Rewrite every record, substituting "extrinsics line" for each occurrence of "pose line" and changing nothing else.

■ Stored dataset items
※

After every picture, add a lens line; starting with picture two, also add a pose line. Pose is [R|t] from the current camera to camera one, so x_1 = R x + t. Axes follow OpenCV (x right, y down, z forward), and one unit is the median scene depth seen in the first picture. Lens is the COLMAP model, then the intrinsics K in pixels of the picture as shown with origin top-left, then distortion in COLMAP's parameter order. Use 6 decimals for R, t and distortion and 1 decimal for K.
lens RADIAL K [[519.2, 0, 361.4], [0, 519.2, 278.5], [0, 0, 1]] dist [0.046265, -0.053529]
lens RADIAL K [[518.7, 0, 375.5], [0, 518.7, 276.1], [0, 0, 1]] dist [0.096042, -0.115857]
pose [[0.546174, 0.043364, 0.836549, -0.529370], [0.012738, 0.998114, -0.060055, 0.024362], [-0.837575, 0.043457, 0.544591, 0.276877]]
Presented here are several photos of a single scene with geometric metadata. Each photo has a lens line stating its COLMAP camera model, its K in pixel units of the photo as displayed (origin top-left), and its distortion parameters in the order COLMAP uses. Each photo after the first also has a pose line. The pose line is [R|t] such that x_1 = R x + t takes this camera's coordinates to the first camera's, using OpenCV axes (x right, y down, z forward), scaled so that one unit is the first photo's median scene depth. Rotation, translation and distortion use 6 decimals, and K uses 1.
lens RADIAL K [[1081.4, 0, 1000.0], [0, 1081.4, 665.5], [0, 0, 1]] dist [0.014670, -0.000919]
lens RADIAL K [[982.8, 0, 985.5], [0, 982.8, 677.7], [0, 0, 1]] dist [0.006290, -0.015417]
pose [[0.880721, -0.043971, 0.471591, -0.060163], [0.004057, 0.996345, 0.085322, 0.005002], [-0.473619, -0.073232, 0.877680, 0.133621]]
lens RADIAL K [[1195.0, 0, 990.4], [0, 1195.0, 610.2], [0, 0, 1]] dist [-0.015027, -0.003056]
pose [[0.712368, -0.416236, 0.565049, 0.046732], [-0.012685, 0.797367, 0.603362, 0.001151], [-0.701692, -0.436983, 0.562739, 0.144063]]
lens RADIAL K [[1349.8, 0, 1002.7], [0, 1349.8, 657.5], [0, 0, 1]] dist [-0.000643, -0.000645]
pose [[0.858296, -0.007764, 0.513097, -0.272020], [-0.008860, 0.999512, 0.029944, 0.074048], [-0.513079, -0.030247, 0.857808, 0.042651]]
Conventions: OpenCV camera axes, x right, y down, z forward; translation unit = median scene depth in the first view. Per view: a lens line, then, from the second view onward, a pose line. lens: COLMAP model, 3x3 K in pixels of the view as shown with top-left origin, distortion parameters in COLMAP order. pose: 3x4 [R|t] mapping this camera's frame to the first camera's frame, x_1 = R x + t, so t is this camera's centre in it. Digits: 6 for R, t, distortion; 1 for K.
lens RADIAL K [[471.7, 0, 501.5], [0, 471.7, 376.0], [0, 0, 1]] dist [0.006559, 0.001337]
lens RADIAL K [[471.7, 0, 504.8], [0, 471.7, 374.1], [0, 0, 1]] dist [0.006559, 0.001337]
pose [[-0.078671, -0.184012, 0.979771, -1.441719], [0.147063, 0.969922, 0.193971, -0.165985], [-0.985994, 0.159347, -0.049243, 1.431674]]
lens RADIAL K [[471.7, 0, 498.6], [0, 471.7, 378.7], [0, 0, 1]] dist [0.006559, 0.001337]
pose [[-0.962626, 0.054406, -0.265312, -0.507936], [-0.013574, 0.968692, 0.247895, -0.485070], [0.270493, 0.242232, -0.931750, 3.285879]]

※

■ RESULT OF THE TASK
After every picture, add a lens line; starting with picture two, also add a extrinsics line. Pose is [R|t] from the current camera to camera one, so x_1 = R x + t. Axes follow OpenCV (x right, y down, z forward), and one unit is the median scene depth seen in the first picture. Lens is the COLMAP model, then the intrinsics K in pixels of the picture as shown with origin top-left, then distortion in COLMAP's parameter order. Use 6 decimals for R, t and distortion and 1 decimal for K.
lens RADIAL K [[519.2, 0, 361.4], [0, 519.2, 278.5], [0, 0, 1]] dist [0.046265, -0.053529]
lens RADIAL K [[518.7, 0, 375.5], [0, 518.7, 276.1], [0, 0, 1]] dist [0.096042, -0.115857]
pose [[0.546174, 0.043364, 0.836549, -0.529370], [0.012738, 0.998114, -0.060055, 0.024362], [-0.837575, 0.043457, 0.544591, 0.276877]]
Presented here are several photos of a single scene with geometric metadata. Each photo has a lens line stating its COLMAP camera model, its K in pixel units of the photo as displayed (origin top-left), and its distortion parameters in the order COLMAP uses. Each photo after the first also has a extrinsics line. The extrinsics line is [R|t] such that x_1 = R x + t takes this camera's coordinates to the first camera's, using OpenCV axes (x right, y down, z forward), scaled so that one unit is the first photo's median scene depth. Rotation, translation and distortion use 6 decimals, and K uses 1.
lens RADIAL K [[1081.4, 0, 1000.0], [0, 1081.4, 665.5], [0, 0, 1]] dist [0.014670, -0.000919]
lens RADIAL K [[982.8, 0, 985.5], [0, 982.8, 677.7], [0, 0, 1]] dist [0.006290, -0.015417]
pose [[0.880721, -0.043971, 0.471591, -0.060163], [0.004057, 0.996345, 0.085322, 0.005002], [-0.473619, -0.073232, 0.877680, 0.133621]]
lens RADIAL K [[1195.0, 0, 990.4], [0, 1195.0, 610.2], [0, 0, 1]] dist [-0.015027, -0.003056]
pose [[0.712368, -0.416236, 0.565049, 0.046732], [-0.012685, 0.797367, 0.603362, 0.001151], [-0.701692, -0.436983, 0.562739, 0.144063]]
lens RADIAL K [[1349.8, 0, 1002.7], [0, 1349.8, 657.5], [0, 0, 1]] dist [-0.000643, -0.000645]
pose [[0.858296, -0.007764, 0.513097, -0.272020], [-0.008860, 0.999512, 0.029944, 0.074048], [-0.513079, -0.030247, 0.857808, 0.042651]]
Conventions: OpenCV camera axes, x right, y down, z forward; translation unit = median scene depth in the first view. Per view: a lens line, then, from the second view onward, a extrinsics line. lens: COLMAP model, 3x3 K in pixels of the view as shown with top-left origin, distortion parameters in COLMAP order. pose: 3x4 [R|t] mapping this camera's frame to the first camera's frame, x_1 = R x + t, so t is this camera's centre in it. Digits: 6 for R, t, distortion; 1 for K.
lens RADIAL K [[471.7, 0, 501.5], [0, 471.7, 376.0], [0, 0, 1]] dist [0.006559, 0.001337]
lens RADIAL K [[471.7, 0, 504.8], [0, 471.7, 374.1], [0, 0, 1]] dist [0.006559, 0.001337]
pose [[-0.078671, -0.184012, 0.979771, -1.441719], [0.147063, 0.969922, 0.193971, -0.165985], [-0.985994, 0.159347, -0.049243, 1.431674]]
lens RADIAL K [[471.7, 0, 498.6], [0, 471.7, 378.7], [0, 0, 1]] dist [0.006559, 0.001337]
pose [[-0.962626, 0.054406, -0.265312, -0.507936], [-0.013574, 0.968692, 0.247895, -0.485070], [0.270493, 0.242232, -0.931750, 3.285879]]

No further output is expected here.